DATA FOR THIS TASK ::
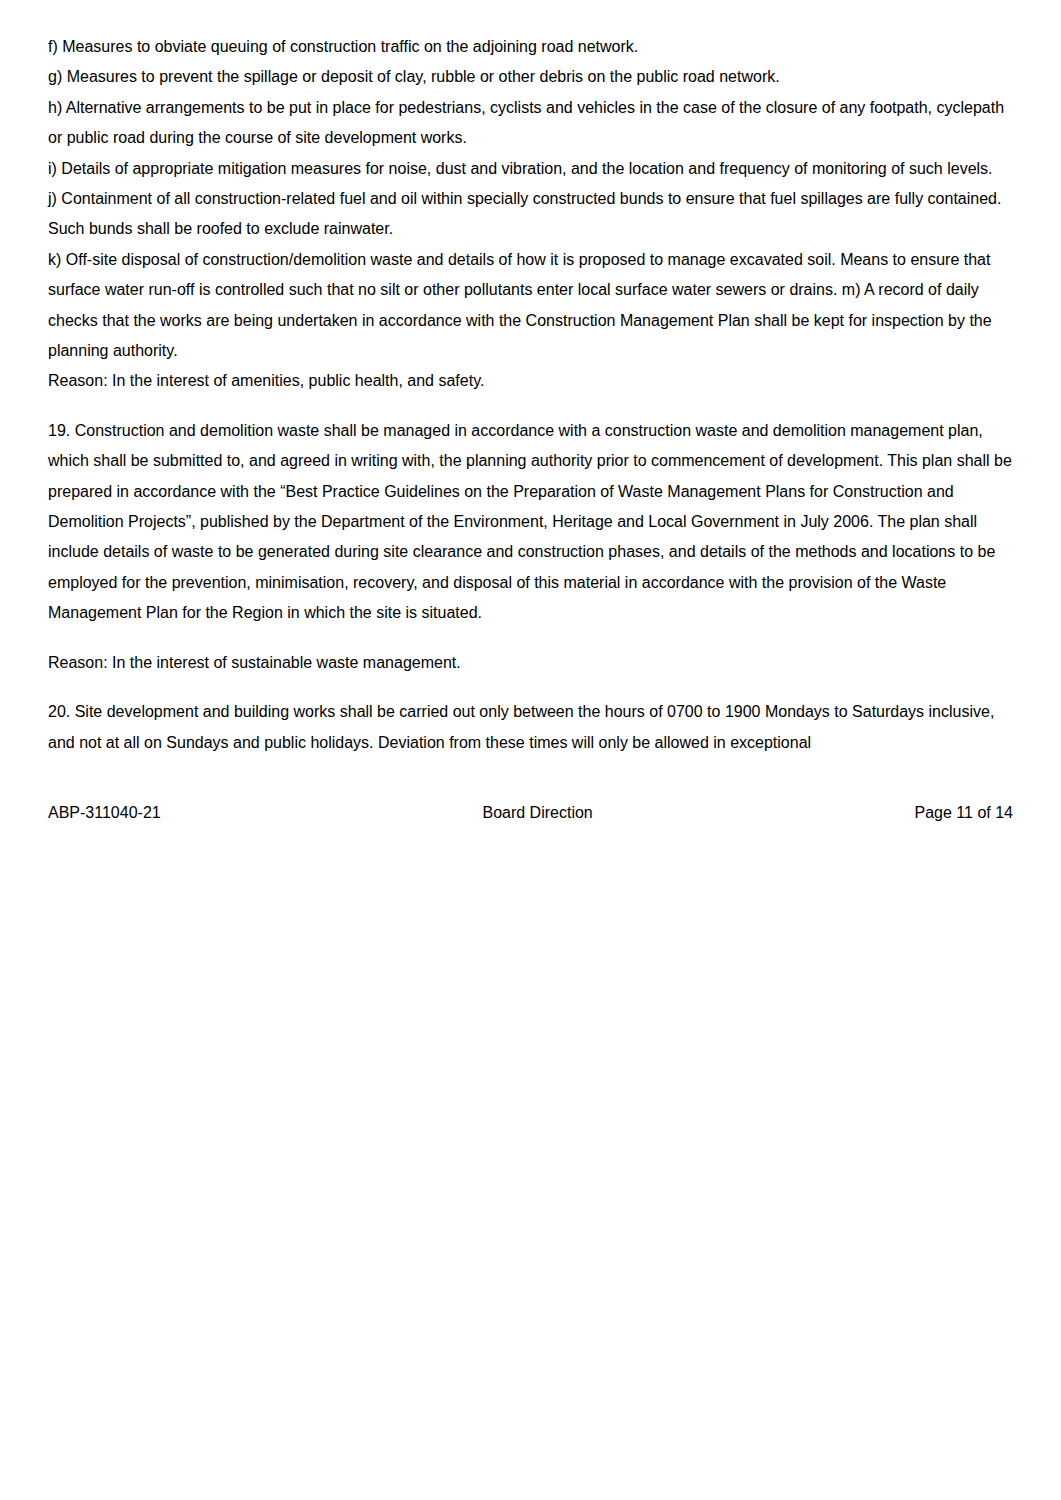f) Measures to obviate queuing of construction traffic on the adjoining road network.
g) Measures to prevent the spillage or deposit of clay, rubble or other debris on the public road network.
h) Alternative arrangements to be put in place for pedestrians, cyclists and vehicles in the case of the closure of any footpath, cyclepath or public road during the course of site development works.
i) Details of appropriate mitigation measures for noise, dust and vibration, and the location and frequency of monitoring of such levels.
j) Containment of all construction-related fuel and oil within specially constructed bunds to ensure that fuel spillages are fully contained. Such bunds shall be roofed to exclude rainwater.
k) Off-site disposal of construction/demolition waste and details of how it is proposed to manage excavated soil. Means to ensure that surface water run-off is controlled such that no silt or other pollutants enter local surface water sewers or drains. m) A record of daily checks that the works are being undertaken in accordance with the Construction Management Plan shall be kept for inspection by the planning authority.
Reason: In the interest of amenities, public health, and safety.
19. Construction and demolition waste shall be managed in accordance with a construction waste and demolition management plan, which shall be submitted to, and agreed in writing with, the planning authority prior to commencement of development. This plan shall be prepared in accordance with the “Best Practice Guidelines on the Preparation of Waste Management Plans for Construction and Demolition Projects”, published by the Department of the Environment, Heritage and Local Government in July 2006. The plan shall include details of waste to be generated during site clearance and construction phases, and details of the methods and locations to be employed for the prevention, minimisation, recovery, and disposal of this material in accordance with the provision of the Waste Management Plan for the Region in which the site is situated.
Reason: In the interest of sustainable waste management.
20. Site development and building works shall be carried out only between the hours of 0700 to 1900 Mondays to Saturdays inclusive, and not at all on Sundays and public holidays. Deviation from these times will only be allowed in exceptional
ABP-311040-21 Board Direction Page 11 of 14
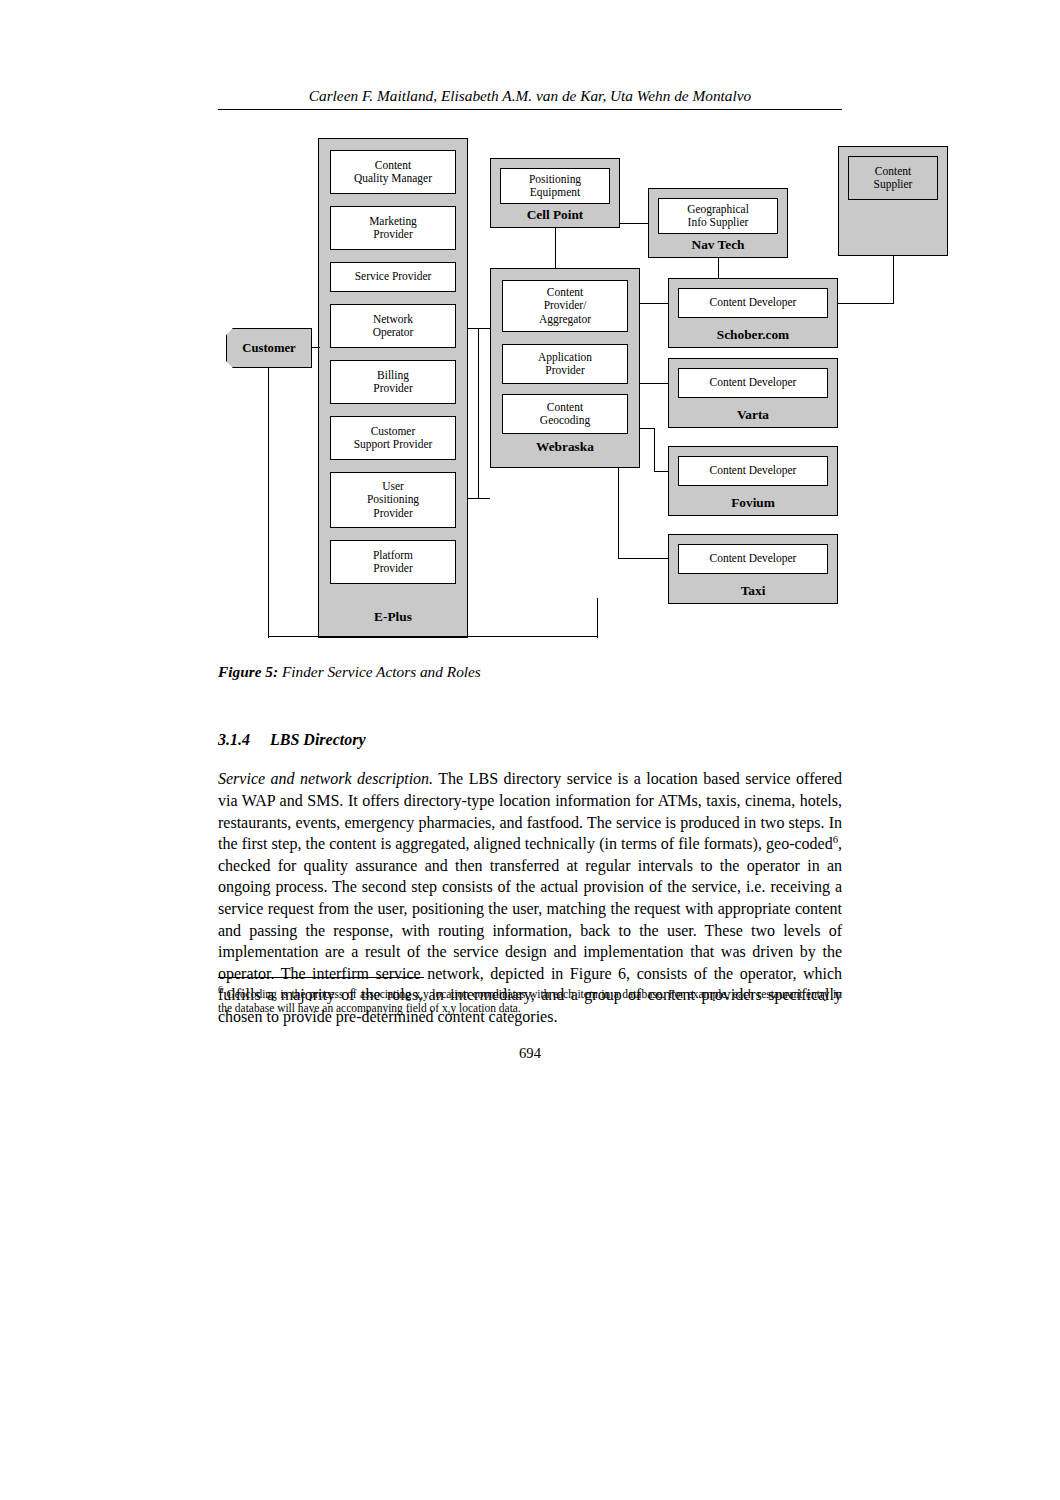Carleen F. Maitland, Elisabeth A.M. van de Kar, Uta Wehn de Montalvo
E-Plus
Content
Quality Manager
Marketing
Provider
Service Provider
Network
Operator
Billing
Provider
Customer
Support Provider
User
Positioning
Provider
Platform
Provider
Customer
Cell Point
Positioning
Equipment
Nav Tech
Geographical
Info Supplier
Content
Supplier
Webraska
Content
Provider/
Aggregator
Application
Provider
Content
Geocoding
Schober.com
Content Developer
Varta
Content Developer
Fovium
Content Developer
Taxi
Content Developer
Figure 5: Finder Service Actors and Roles
3.1.4 LBS Directory
Service and network description. The LBS directory service is a location based service offered via WAP and SMS. It offers directory-type location information for ATMs, taxis, cinema, hotels, restaurants, events, emergency pharmacies, and fastfood. The service is produced in two steps. In the first step, the content is aggregated, aligned technically (in terms of file formats), geo-coded6, checked for quality assurance and then transferred at regular intervals to the operator in an ongoing process. The second step consists of the actual provision of the service, i.e. receiving a service request from the user, positioning the user, matching the request with appropriate content and passing the response, with routing information, back to the user. These two levels of implementation are a result of the service design and implementation that was driven by the operator. The interfirm service network, depicted in Figure 6, consists of the operator, which fulfills a majority of the roles, an intermediary, and a group of content providers specifically chosen to provide pre-determined content categories.
6 Geocoding is the process of associating x,y location coordinates with each item in a database. For example, each restaurant entry in the database will have an accompanying field of x,y location data.
694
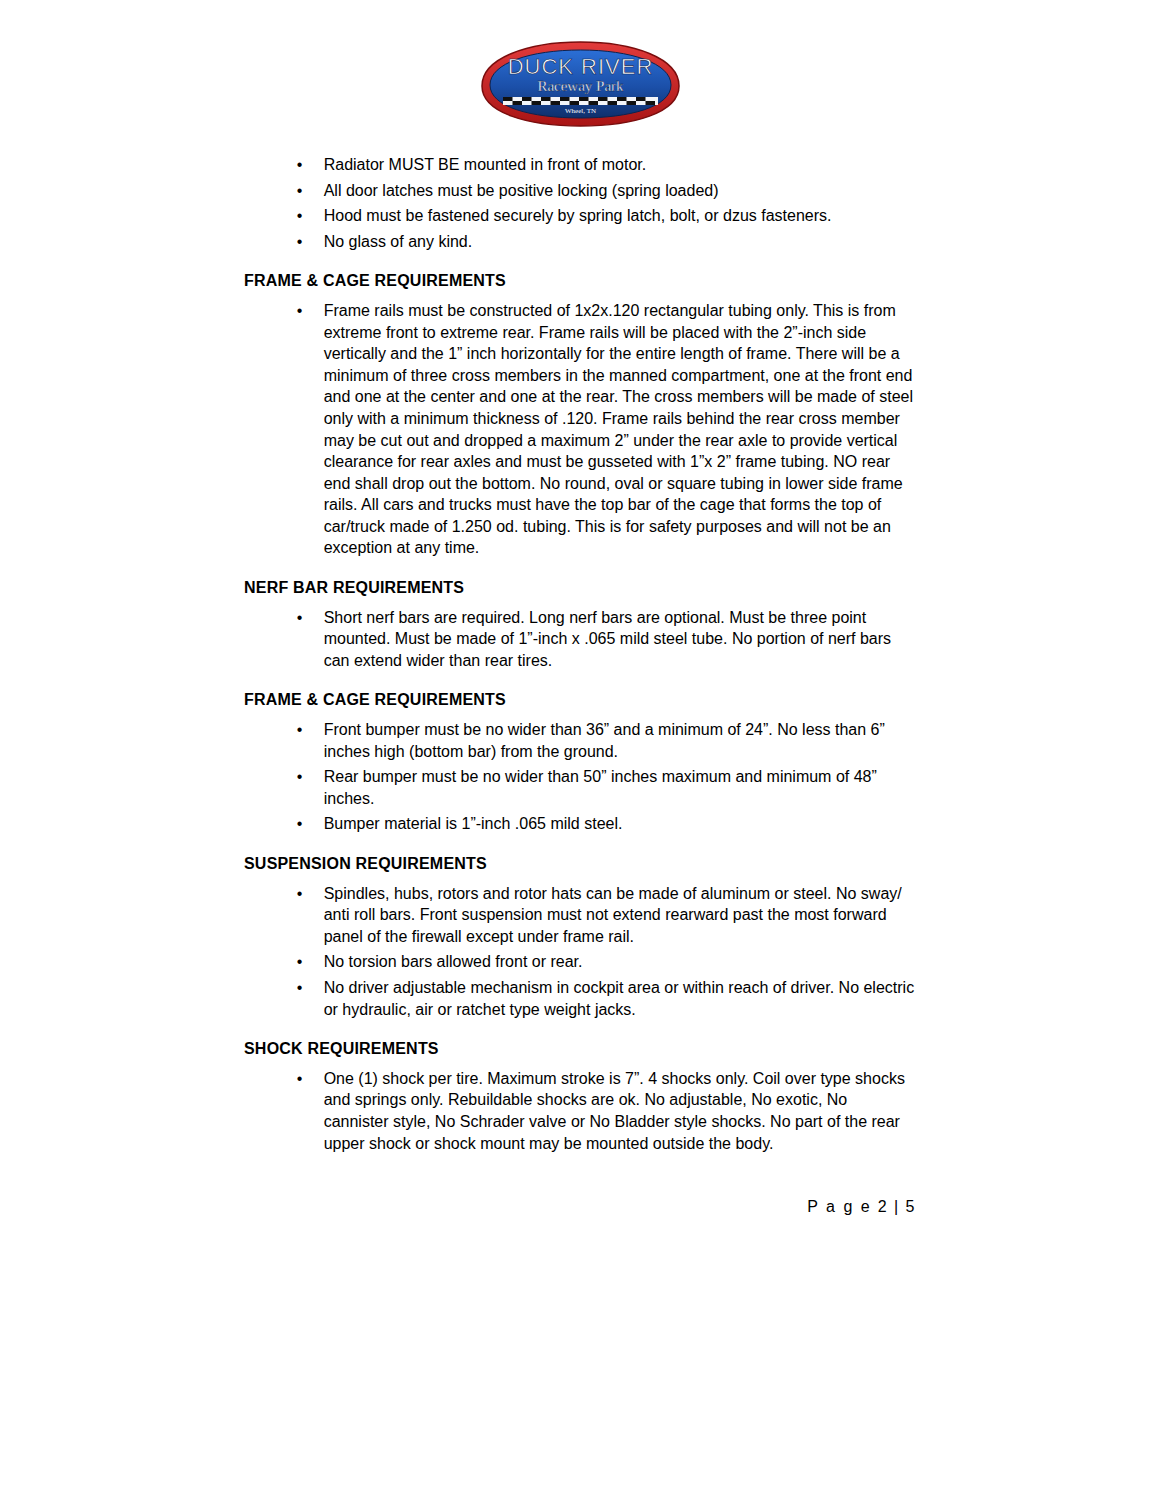DUCK RIVER Raceway Park Wheel, TN
Radiator MUST BE mounted in front of motor.
All door latches must be positive locking (spring loaded)
Hood must be fastened securely by spring latch, bolt, or dzus fasteners.
No glass of any kind.
FRAME & CAGE REQUIREMENTS
Frame rails must be constructed of 1x2x.120 rectangular tubing only. This is from extreme front to extreme rear. Frame rails will be placed with the 2”-inch side vertically and the 1” inch horizontally for the entire length of frame. There will be a minimum of three cross members in the manned compartment, one at the front end and one at the center and one at the rear. The cross members will be made of steel only with a minimum thickness of .120. Frame rails behind the rear cross member may be cut out and dropped a maximum 2” under the rear axle to provide vertical clearance for rear axles and must be gusseted with 1”x 2” frame tubing. NO rear end shall drop out the bottom. No round, oval or square tubing in lower side frame rails. All cars and trucks must have the top bar of the cage that forms the top of car/truck made of 1.250 od. tubing. This is for safety purposes and will not be an exception at any time.
NERF BAR REQUIREMENTS
Short nerf bars are required. Long nerf bars are optional. Must be three point mounted. Must be made of 1”-inch x .065 mild steel tube. No portion of nerf bars can extend wider than rear tires.
FRAME & CAGE REQUIREMENTS
Front bumper must be no wider than 36” and a minimum of 24”. No less than 6” inches high (bottom bar) from the ground.
Rear bumper must be no wider than 50” inches maximum and minimum of 48” inches.
Bumper material is 1”-inch .065 mild steel.
SUSPENSION REQUIREMENTS
Spindles, hubs, rotors and rotor hats can be made of aluminum or steel. No sway/ anti roll bars. Front suspension must not extend rearward past the most forward panel of the firewall except under frame rail.
No torsion bars allowed front or rear.
No driver adjustable mechanism in cockpit area or within reach of driver. No electric or hydraulic, air or ratchet type weight jacks.
SHOCK REQUIREMENTS
One (1) shock per tire. Maximum stroke is 7”. 4 shocks only. Coil over type shocks and springs only. Rebuildable shocks are ok. No adjustable, No exotic, No cannister style, No Schrader valve or No Bladder style shocks. No part of the rear upper shock or shock mount may be mounted outside the body.
P a g e 2 | 5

TASK STATEMENT :: Reproduce the material above from its first line through the line containing "Reason: In the interest of amenities, public", both ends included, and skip every picture.

RESULT ::
f) Measures to obviate queuing of construction traffic on the adjoining road network.
g) Measures to prevent the spillage or deposit of clay, rubble or other debris on the public road network.
h) Alternative arrangements to be put in place for pedestrians, cyclists and vehicles in the case of the closure of any footpath, cyclepath or public road during the course of site development works.
i) Details of appropriate mitigation measures for noise, dust and vibration, and the location and frequency of monitoring of such levels.
j) Containment of all construction-related fuel and oil within specially constructed bunds to ensure that fuel spillages are fully contained. Such bunds shall be roofed to exclude rainwater.
k) Off-site disposal of construction/demolition waste and details of how it is proposed to manage excavated soil. Means to ensure that surface water run-off is controlled such that no silt or other pollutants enter local surface water sewers or drains. m) A record of daily checks that the works are being undertaken in accordance with the Construction Management Plan shall be kept for inspection by the planning authority.
Reason: In the interest of amenities, public health, and safety.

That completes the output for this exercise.